Garcelon Nicolas, Neuraz Antoine, Benoit Vincent, Salomon Rémi, Burgun Anita
Institut Imagine, Paris Descartes Université Paris Descartes-Sorbonne Paris Cité, Paris, France.
INSERM, Centre de Recherche des Cordeliers, UMR 1138 Equipe 22, Université Paris Descartes, Sorbonne Paris Cité, Paris, France.
J Am Med Inform Assoc. 2017 May 1;24(3):607-613. doi: 10.1093/jamia/ocw144.
The repurposing of electronic health records (EHRs) can improve clinical and genetic research for rare diseases. However, significant information in rare disease EHRs is embedded in the narrative reports, which contain many negated clinical signs and family medical history. This paper presents a method to detect family history and negation in narrative reports and evaluates its impact on selecting populations from a clinical data warehouse (CDW).
We developed a pipeline to process 1.6 million reports from multiple sources. This pipeline is part of the load process of the Necker Hospital CDW.
We identified patients with "Lupus and diarrhea," "Crohn's and diabetes," and "NPHP1" from the CDW. The overall precision, recall, specificity, and F-measure were 0.85, 0.98, 0.93, and 0.91, respectively.
The proposed method generates a highly accurate identification of cases from a CDW of rare disease EHRs.

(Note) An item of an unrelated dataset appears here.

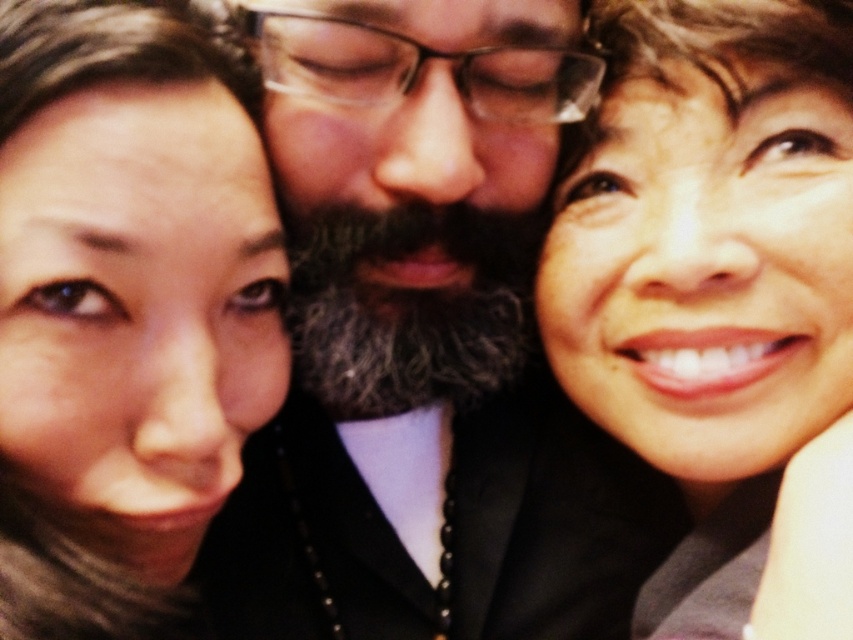
You are a photographer reviewing a group selfie. You notice the gray beard at center and the smooth skin face at upper left. Which of these two elements is located higher in the image?

The smooth skin face at upper left is higher in the image because the gray beard at center is positioned under it.

You are a photographer trying to adjust the focus of your camera. You need to ensure that both the gray beard at center and the smooth skin face at upper right are in focus. Given their positions, which one should you focus on first to maximize the chances of both being sharp?

You should focus on the gray beard at center first because it is much taller than the smooth skin face at upper right, so focusing on the closer subject increases the likelihood of both being in focus.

重新利用电子健康记录(EHR)可改善罕见病的临床和基因研究。然而,罕见病EHR中的重要信息嵌入在叙述性报告中,这些报告包含许多否定的临床体征和家族病史。本文提出了一种在叙述性报告中检测家族病史和否定信息的方法,并评估其对从临床数据仓库(CDW)中选择人群的影响。
我们开发了一个管道来处理来自多个来源的160万份报告。该管道是内克尔医院CDW加载过程的一部分。
我们从CDW中识别出患有“狼疮和腹泻”“克罗恩病和糖尿病”以及“NPHP1”的患者。总体精度、召回率、特异性和F值分别为0.85、0.98、0.93和0.91。
所提出的方法能从罕见病EHR的CDW中高度准确地识别病例。